Beau geste on monsieur Hulot's holiday

Monsieur, chameau wander puit, haboob approach, très mystérieux.

-ChatGPT-generated text containing the prompt words Chameau, Puit, and Haboob, instructed to be written in broken English in the style of a French explorer of the Sahara

I was maybe expecting something of a cross between le Petit Prince and Pépé le Moko but instead AI seemed to channel a French-speaking Tonto talking to the Lone Ranger. Kemo Sahbee, Yā Khawāja.

Virtual lamb kababs

Venturing into the vast Sahara desert, astride a noble camel, I, a humble explorer, braved scorching sands and endless dunes. My encounters with the nomadic Kababish tribe revealed secrets of survival amid this barren expanse, as we shared stories beneath the shimmering stars, feasting on succulent kababs.

-ChatGPT-generated text containing the prompt words Kababish, Sahara, and Camel, instructed to be written in the style of a 19th C British explorer

The ghost in the AI evidently has an unprompted appetite for lamb kababs, or maybe it tripped on the Kababish. But it’s never a bad idea to give that rusty machine a lube job of greasy meat.
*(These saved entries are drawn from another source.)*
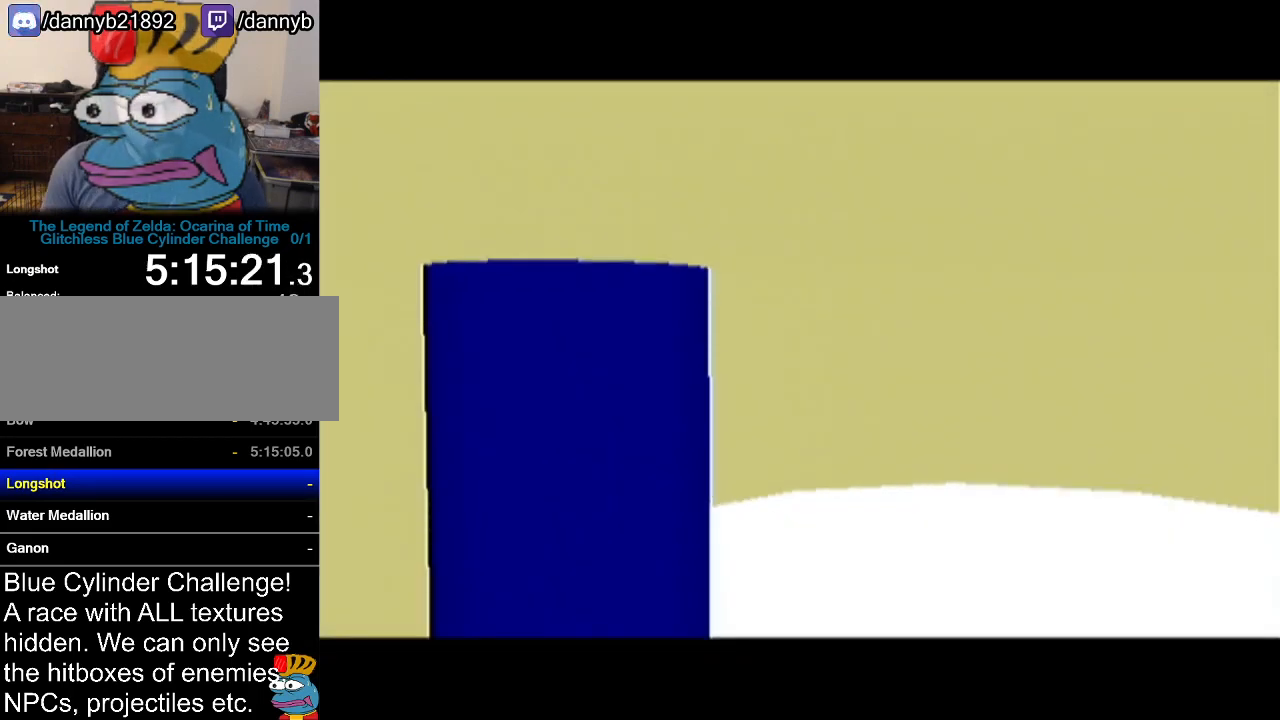
Gameplay with a controller (Nintendo layout); each line is a JSON object with the inputs held at the frame after it. "events" lists button and stick changes between this image and that frame as [ms after this image, input, new state], when the widget could be followed in between. Not read: L3 R3.
{"buttons": ["B"], "left_stick": "center", "events": [[484, "B", "down"]]}
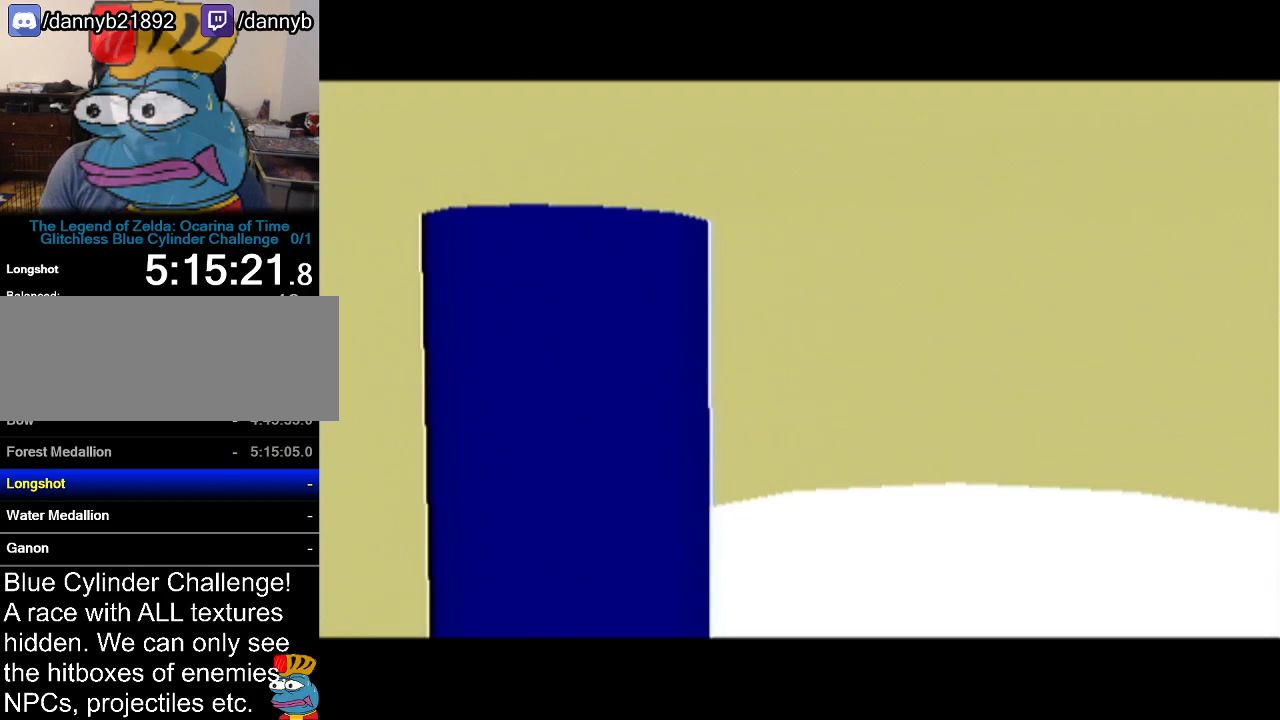
{"buttons": ["B"], "left_stick": "center", "events": [[17, "B", "up"], [151, "B", "down"], [184, "A", "down"], [217, "A", "up"], [217, "B", "up"], [301, "B", "down"], [334, "A", "down"], [367, "A", "up"]]}
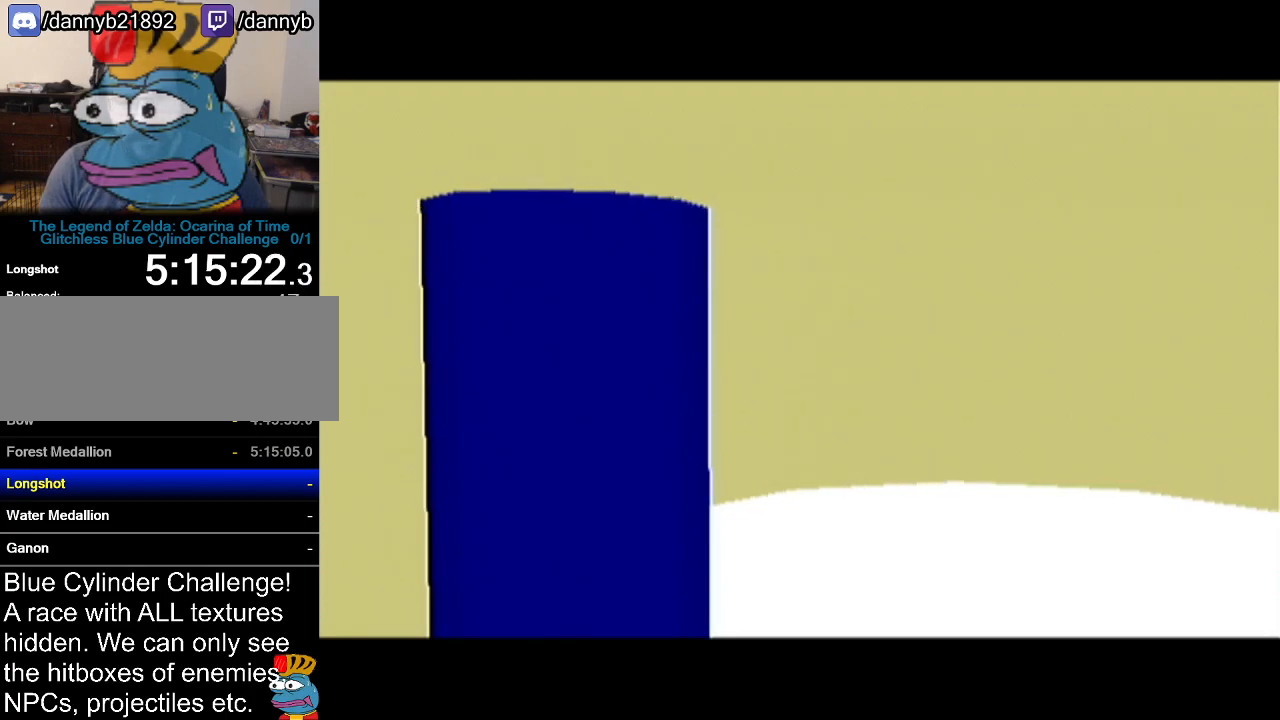
{"buttons": ["A"], "left_stick": "center", "events": [[17, "A", "down"], [17, "B", "up"], [83, "A", "up"], [150, "B", "down"], [167, "B", "up"], [267, "B", "down"], [334, "A", "down"], [334, "B", "up"], [400, "A", "up"], [417, "B", "down"], [484, "A", "down"], [484, "B", "up"]]}
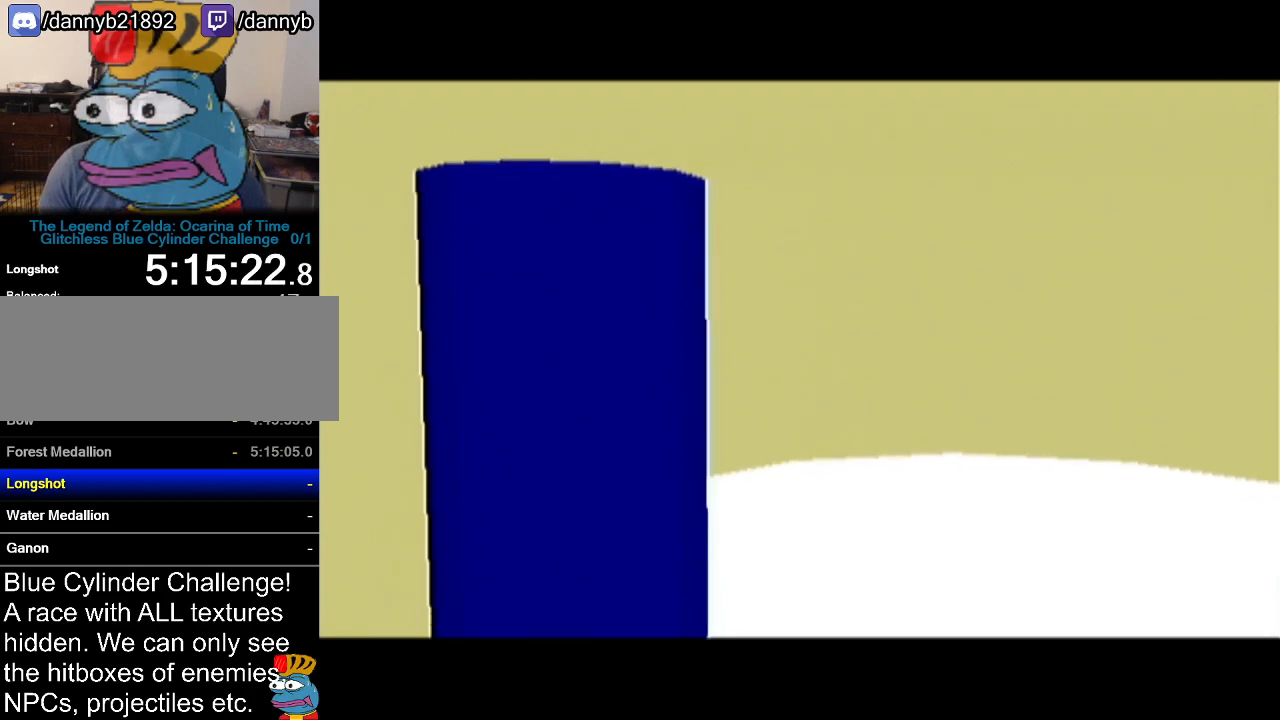
{"buttons": ["A"], "left_stick": "center", "events": [[17, "A", "up"], [50, "B", "down"], [117, "A", "down"], [117, "B", "up"], [151, "A", "up"], [167, "B", "down"], [217, "A", "down"], [217, "B", "up"], [267, "A", "up"], [267, "B", "down"], [367, "A", "down"], [367, "B", "up"], [401, "A", "up"], [434, "B", "down"], [484, "A", "down"], [484, "B", "up"]]}
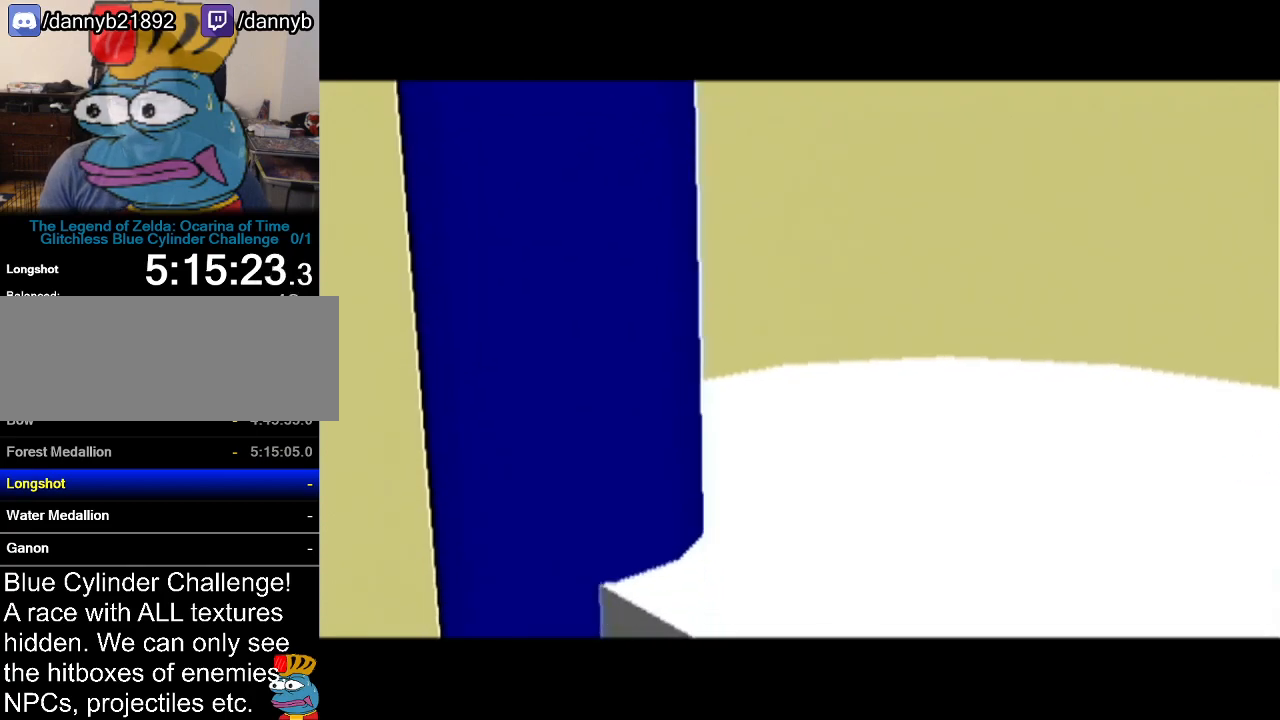
{"buttons": ["B"], "left_stick": "center", "events": [[50, "A", "up"], [83, "B", "down"], [133, "A", "down"], [133, "B", "up"], [167, "A", "up"], [167, "B", "down"], [233, "A", "down"], [233, "B", "up"], [334, "A", "up"], [334, "B", "down"], [400, "A", "down"], [400, "B", "up"], [467, "A", "up"], [467, "B", "down"]]}
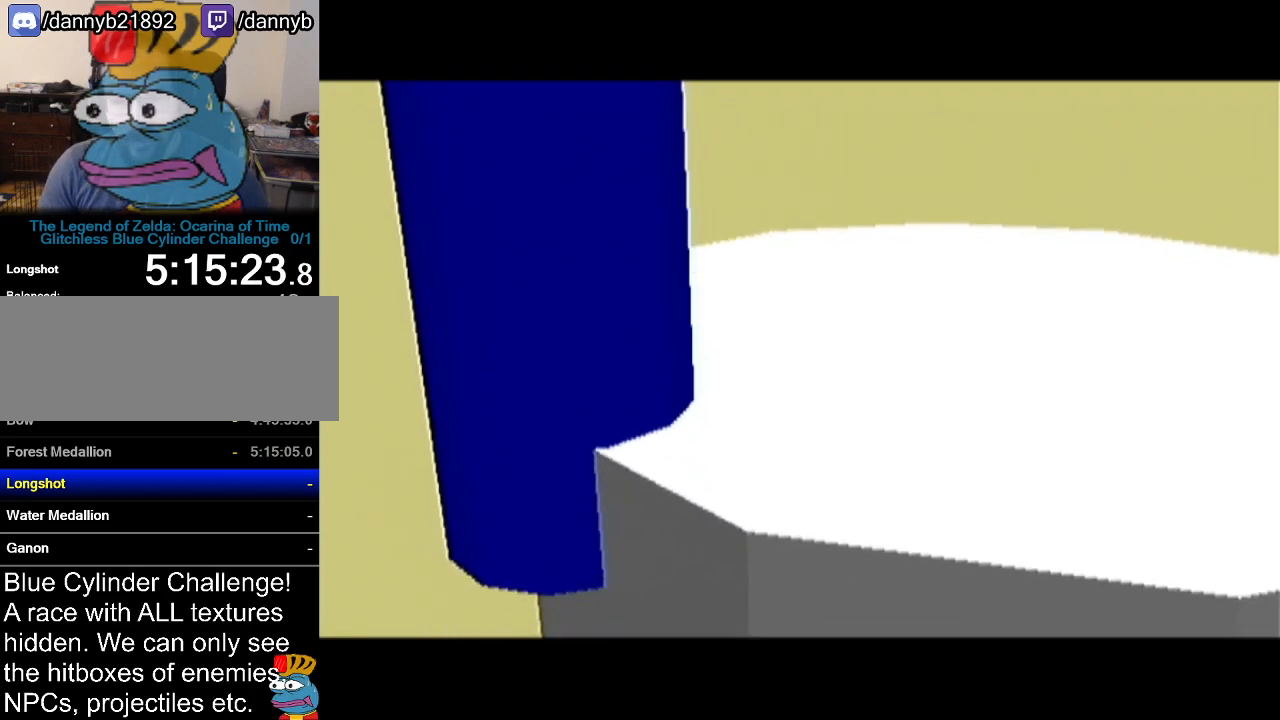
{"buttons": ["B"], "left_stick": "center", "events": [[17, "B", "up"], [50, "A", "down"], [84, "A", "up"], [84, "B", "down"], [151, "A", "down"], [151, "B", "up"], [167, "A", "up"], [167, "B", "down"], [234, "B", "up"], [267, "A", "down"], [334, "A", "up"], [334, "B", "down"], [401, "B", "up"], [418, "A", "down"], [468, "A", "up"], [468, "B", "down"]]}
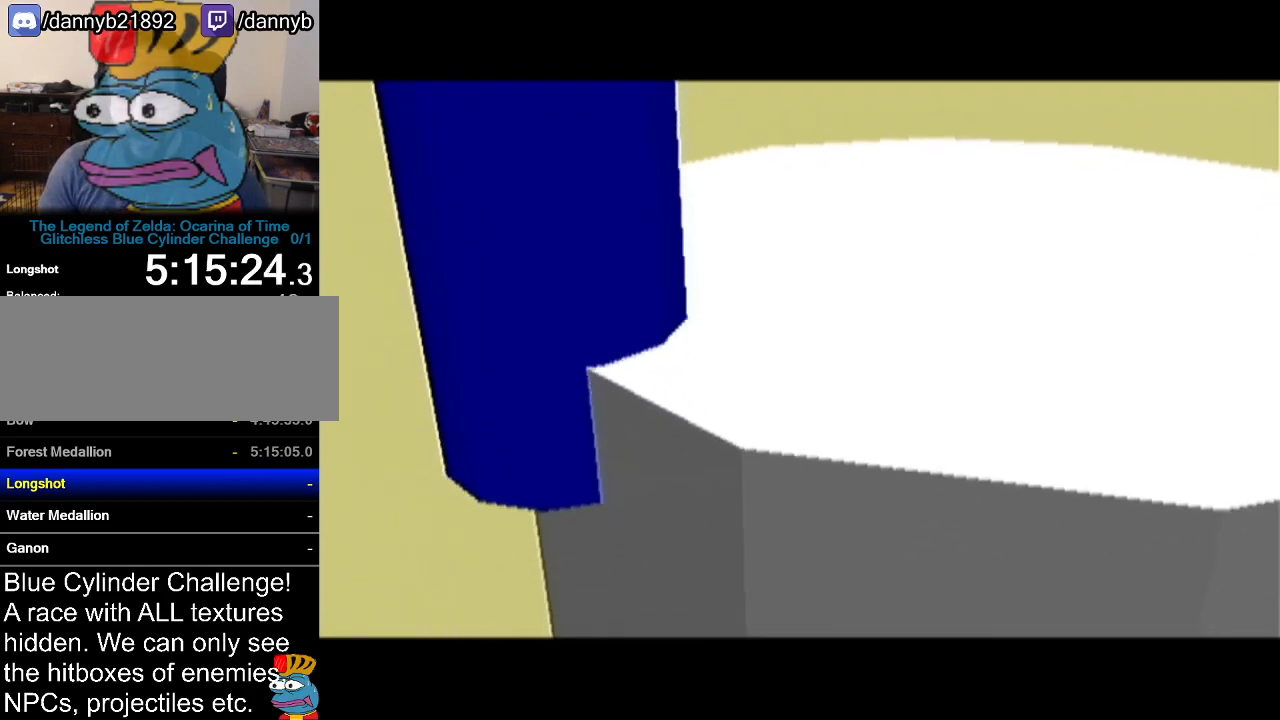
{"buttons": ["B"], "left_stick": "center", "events": [[17, "B", "up"], [50, "A", "down"], [83, "A", "up"], [83, "B", "down"], [150, "A", "down"], [150, "B", "up"], [217, "A", "up"], [217, "B", "down"], [300, "A", "down"], [300, "B", "up"], [334, "A", "up"], [367, "B", "down"]]}
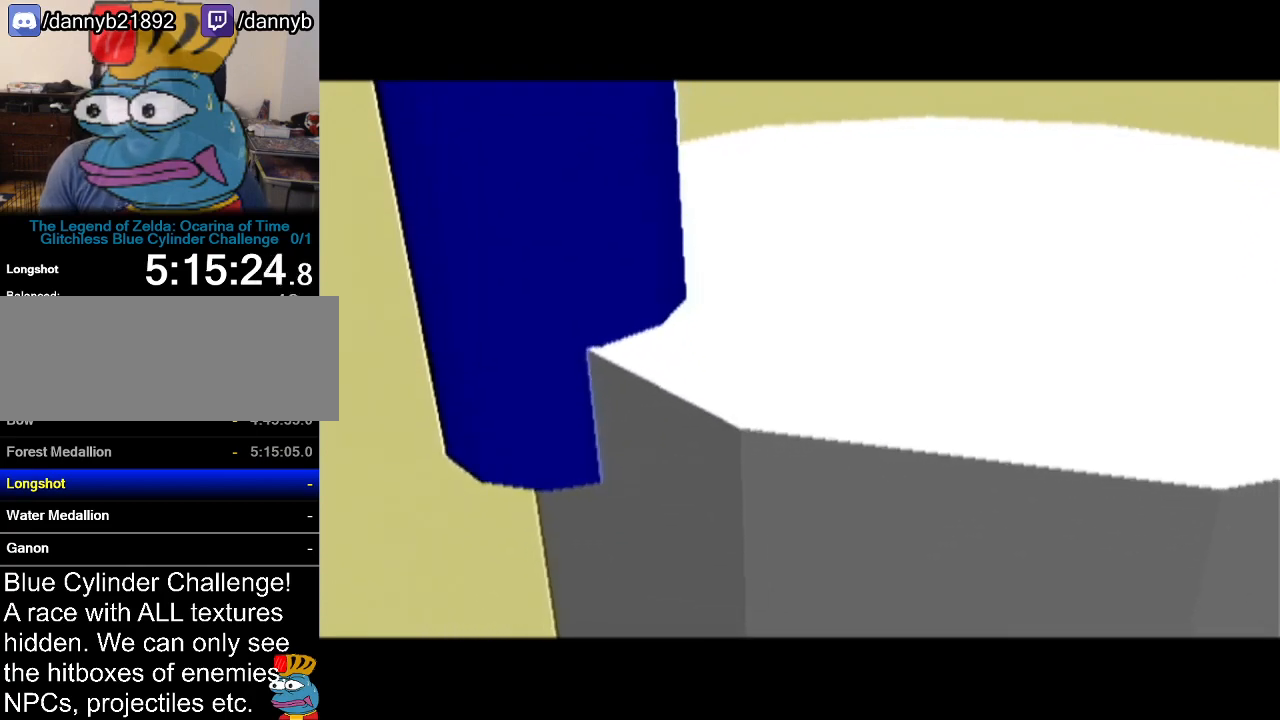
{"buttons": ["B"], "left_stick": "center", "events": [[17, "B", "up"], [50, "A", "down"], [84, "A", "up"], [84, "B", "down"], [134, "B", "up"], [184, "A", "down"], [217, "A", "up"], [217, "B", "down"], [301, "A", "down"], [301, "B", "up"], [334, "A", "up"], [334, "B", "down"], [384, "A", "down"], [384, "B", "up"], [451, "A", "up"], [484, "B", "down"]]}
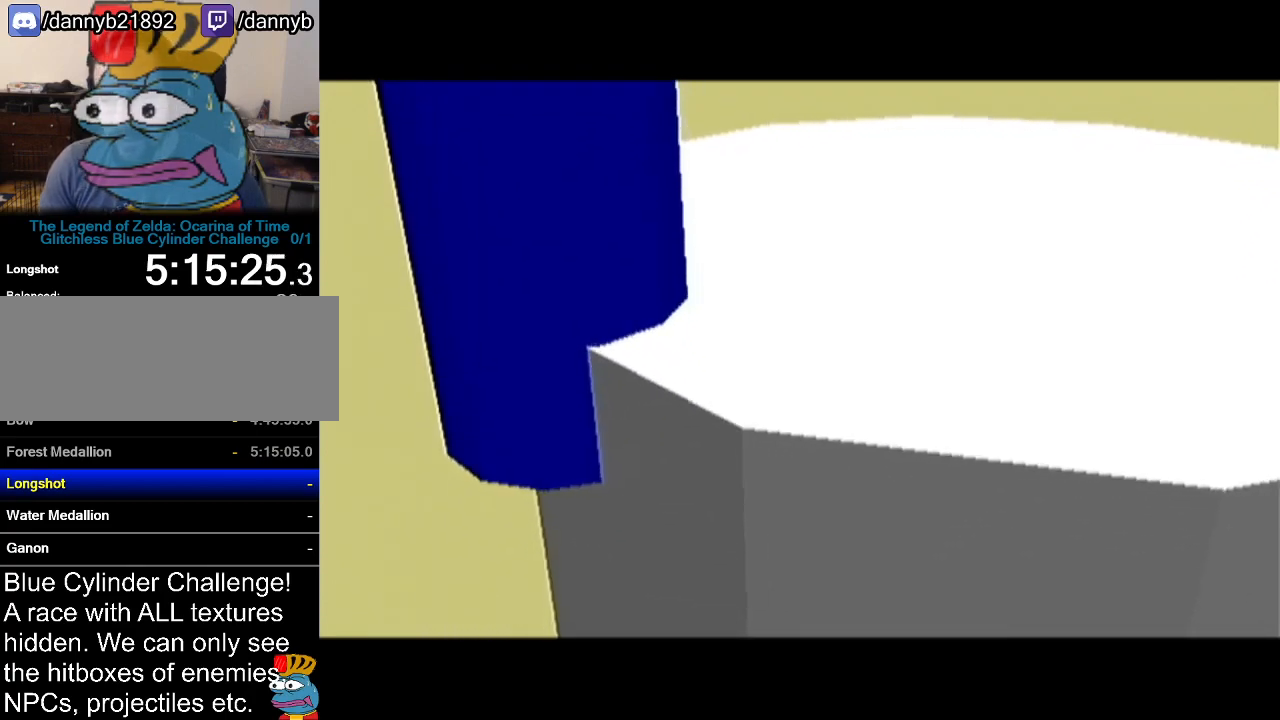
{"buttons": ["B"], "left_stick": "center", "events": [[50, "A", "down"], [50, "B", "up"], [83, "A", "up"], [117, "B", "down"], [167, "A", "down"], [167, "B", "up"], [233, "A", "up"], [233, "B", "down"], [334, "A", "down"], [334, "B", "up"], [367, "A", "up"], [384, "B", "down"], [417, "A", "down"], [450, "B", "up"], [484, "A", "up"], [484, "B", "down"]]}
I guess the millet flour we ate forty straight days would only have thrown more sand in its gears.

Nodding off on a camel

About twelve days of nodding on a camel ought to loosen a man’s spine into chronic politeness.

-American painter Frederic Church, in a letter describing his camel trip to Petra, February 1868

Horsemen-turned-cameleers must forget all they’ve learned about how to hold their bodies in the saddle…back stiff, legs straight, thighs pressed tight, shoulders squared, heels down in the stirrup. Everything done on a camel is looser, and another three or four feet off the ground. Church was right, the spine nods off first, followed by the mind.